Grats are great grab, but clock is ticking
Lisa Shidler, Investment News, August 18, 2008Time may be running out for financial advisers to use a strategy that can allow clients to pass on hundreds of thousands of dollars to relatives while avoiding gift taxes.
The strategy, which involves using short-term grantor retained annuity trusts, is currently appealing because interest rates are low and the stock market is off from recent highs.
“Clients like [GRATs] because they’re not giving up a dollar of their wealth. All they are sharing is their upside, and they get the first 4%,” said John D. Schuman, an attorney, certified public accountant and adviser with Budros Ruhlin & Roe Inc. in Columbus, Ohio, which manages about $1.4 billion in assets.
“They only give if their assets appreciate more than 4%,” he said. “For little old ladies who think they never have enough, they love it.”
A GRAT is an irrevocable trust. Among clients with assets that are likely to increase in value, it is popular because the appreciation can be passed on tax-free to beneficiaries.
If an individual creates a GRAT with $1 million, they will receive $1 million in annuity payments over the length of the GRAT, which is generally several years. They also will receive interest on that $1 million at a rate — currently 4.2% — set by the Internal Revenue Service.
Any appreciation above 4.2% would go to beneficiaries free of gift tax. A rising market could result in a significant gift.
Clients who start GRATs in the current down market could see considerable asset growth, advisers said. However, if interest rates rise, GRATs make less sense because assets in the trust must appreciate by more than the prevailing rate of interest, advisers said.
Starting GRATS when a bull market is at its peak makes it difficult for the assets to appreciate, advisers said.
Among the pitfalls in this strategy is timing. If a person dies before the term of the GRAT is up, the GRAT is returned to the estate — and will be taxed.
It is also important to choose investment options that will increase in value. If there is no appreciation, the strategy is useless.
Taxwise, GRATs are complex products, and advisers must work with attorneys to assure their success, said Maggie Mitchell, vice president of advanced sales for ING Security Life of Denver, which is part of Amsterdam, Netherlands-based ING Groep NV.
Now is the time to act — before interest rates rise, she said.
“The rates are lower now, and you need to do this now,” Ms. Mitchell said. “I’m not surprised that advisers are acting now; it’s the perfect time.”

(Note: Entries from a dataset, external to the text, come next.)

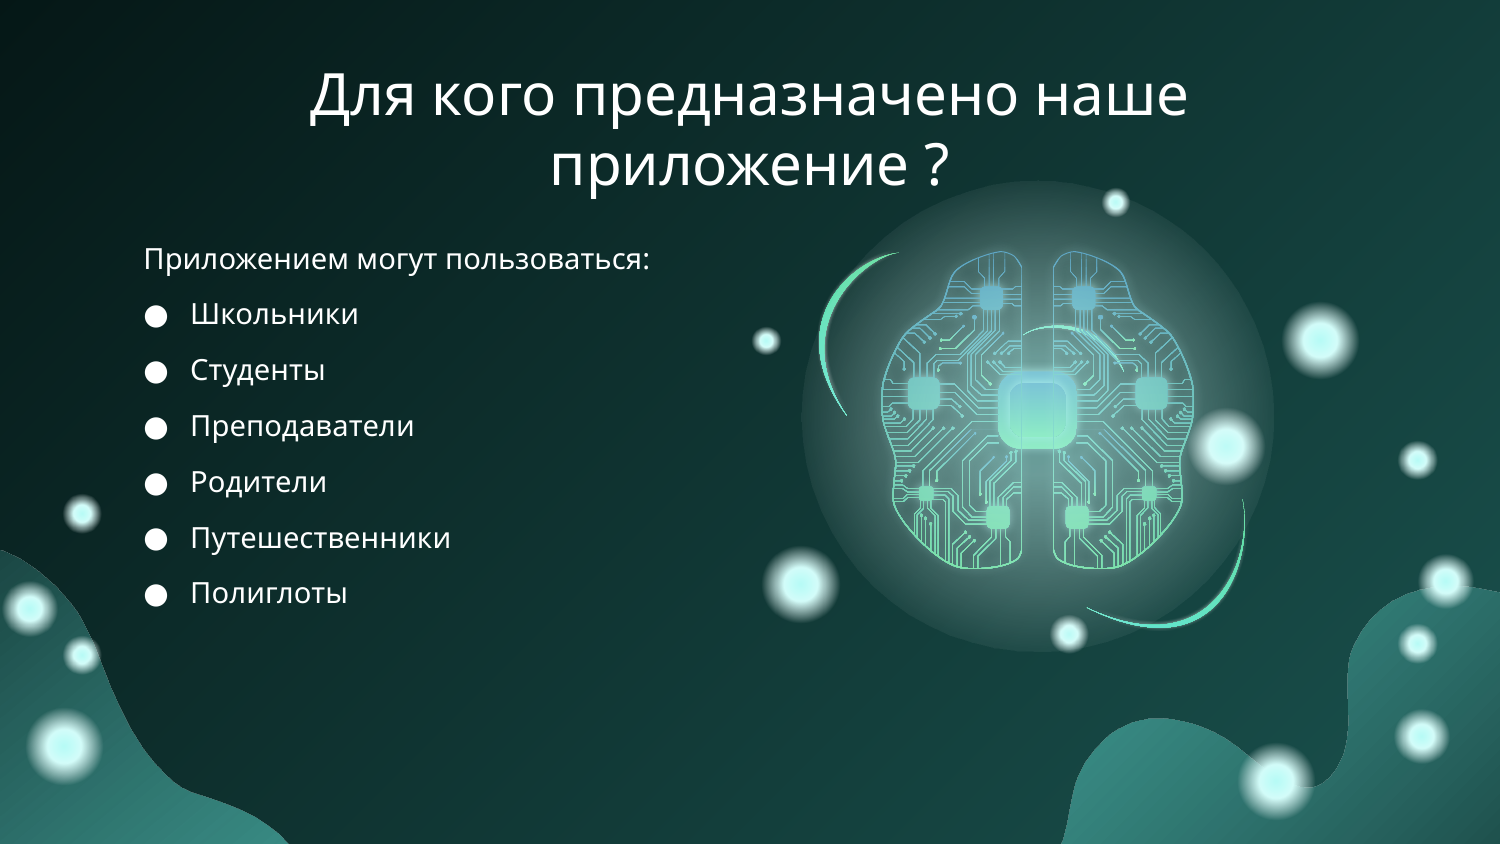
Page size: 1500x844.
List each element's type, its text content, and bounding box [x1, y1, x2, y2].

text_box [748, 323, 784, 358]
text_box [752, 536, 849, 632]
title Для кого предназначено наше приложение ? [118, 42, 1382, 137]
text_box [1272, 292, 1368, 388]
text_box [801, 180, 1274, 658]
list Приложением могут пользоваться: Школьники Студенты Преподаватели Родители Путешественники Полиглоты [128, 225, 788, 710]
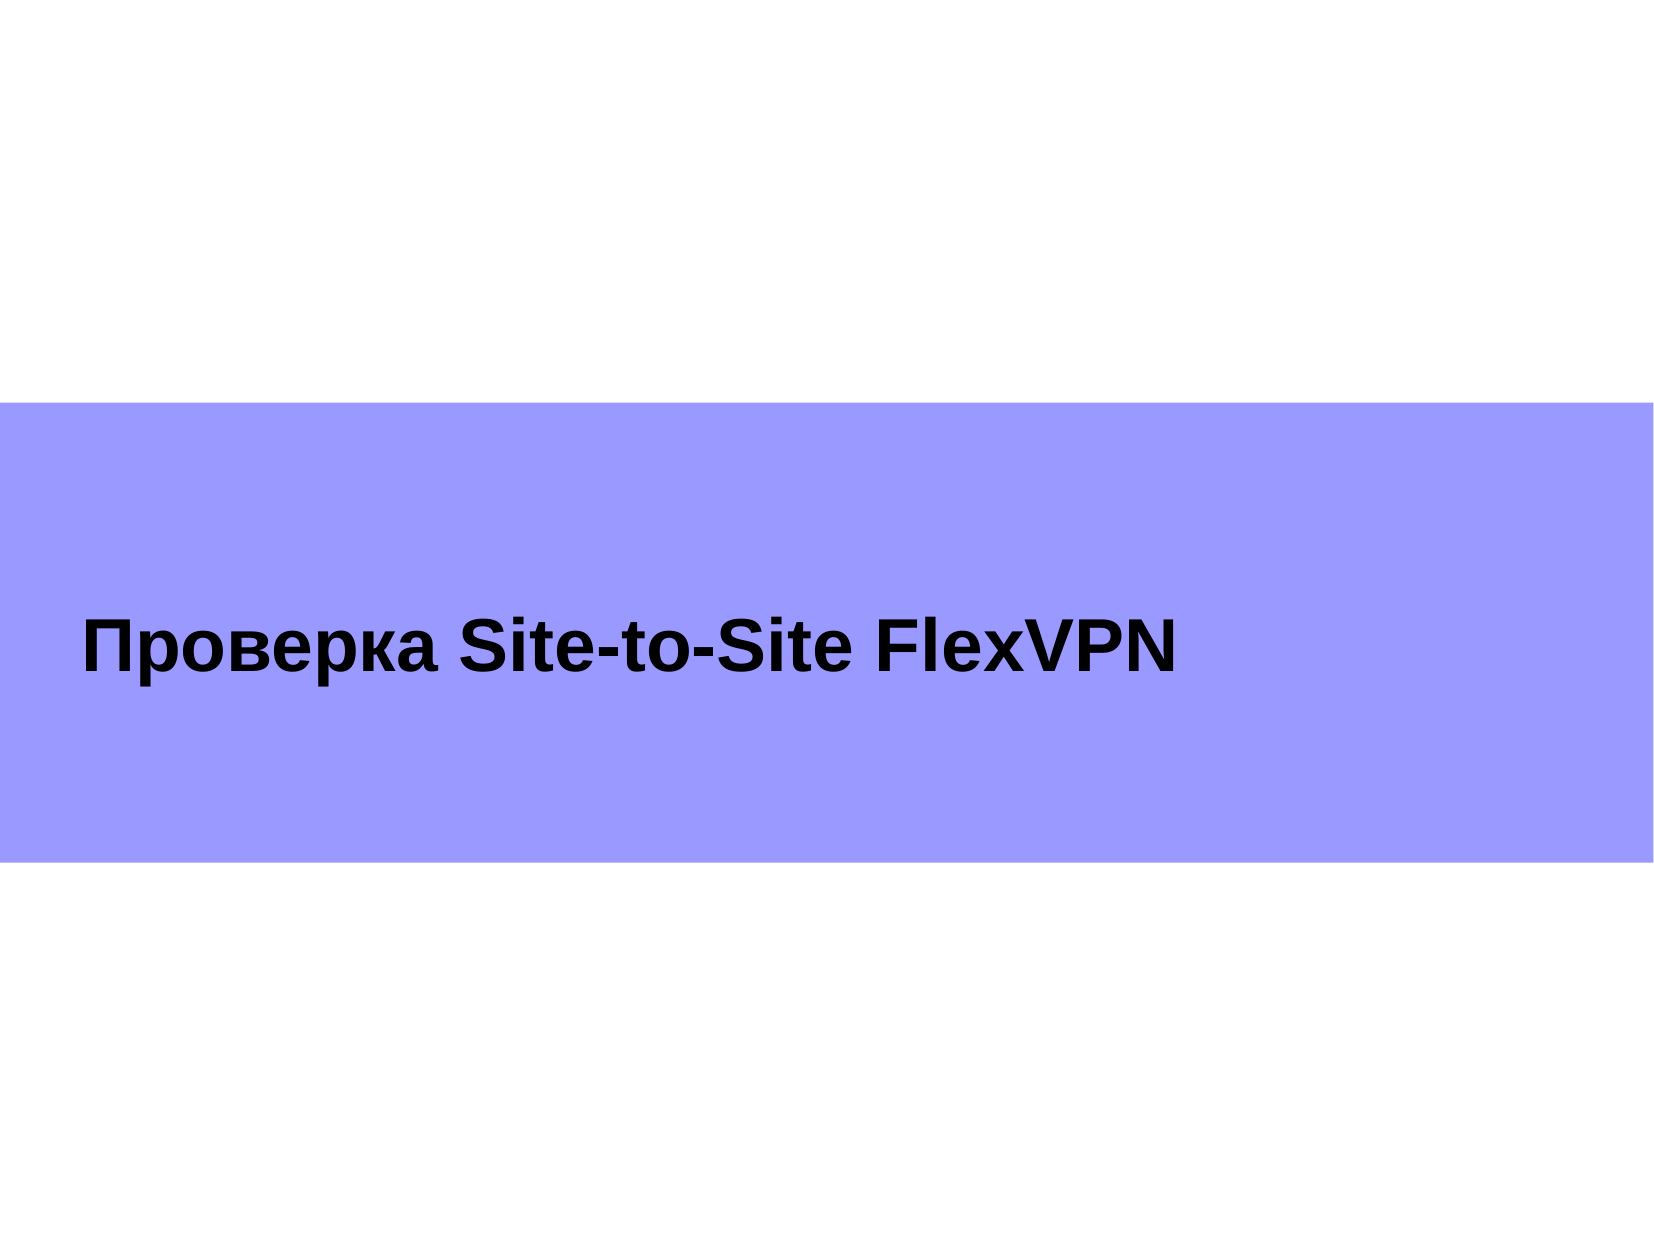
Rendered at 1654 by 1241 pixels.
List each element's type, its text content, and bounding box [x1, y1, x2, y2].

One downside to the strategy is that a GRAT may appreciate so much that clients end up gifting much more than they intended, Mr. Schuman said. Given that the trust is irrevocable, the gain must be passed on nonetheless.
One client’s GRAT, started when the market had dropped in 2002 and dipped again at the end of 2004, later appreciated by nearly $1 million.
“To be honest with you, the bigger downside is the GRAT can outperform by more than what the clients had intended,” Mr. Schuman said. In this case, he switched the assets in the GRAT, withdrawing stocks that had appreciated while putting in a vacation home.
This allowed the client to transfer to his children the vacation home, which was worth the same as the appreciated GRAT.
Mr. Schuman said that he is replacing depreciated stocks with bonds in GRATs that were set up last year but have underperformed, while also creating new GRATs.
“The GRATs we set up late last year — the portfolio is down, and they had a higher interest rate — they have no shot of winning,” Mr. Schuman said.
If assets don’t appreciate, the strategy is frustrating to clients, said John Koehler, vice president of the retirement and wealth strategies group at Jackson National Life Distributors LLC in Denver. But even if the assets don’t appreciate, the clients aren’t out any money, he said.
“The strategy has limited downside with an unlimited upside potential. The IRS isn’t giving away something for free,” Mr. Koehler said.
“There has to be some risk by the grantor,” he said. “A GRAT is really driven by interest rates, and low interest rates make the strategy more attractive.”
The GRAT works especially well for clients who have family businesses, said Seamus Smith, an estate-planning attorney with Vold & Morris LLC in Leawood, Kan. Annuity payments can be made in company stock, and any appreciation will go gift tax free to relatives.
For family businesses, this is a popular estate-planning tool, said Samuel R. Scott, a certified financial planner with Sunrise Advisors Inc. in Leawood, who has worked with Mr. Smith to create GRATs. Mr. Scott’s firm manages $130 million.
“We’re seeing demographics changing,” he said. “People are thinking of what they are going to do when they’re winding down their business.”
Even if the GRAT doesn’t appreciate more than the interest rate, investors don’t lose anything, said Susan Elser, a certified financial planner with Indianapolis-based Elser Financial Planning Inc. It just means that no gifts go to children or family members.
“I’ve also seen GRATs where the asset did not grow … so the children did not benefit from it,” Ms. Elser wrote in an e-mail. “But incurring the legal fee to establish the GRAT, and possibly a valuation expense, are the only downside in that case.”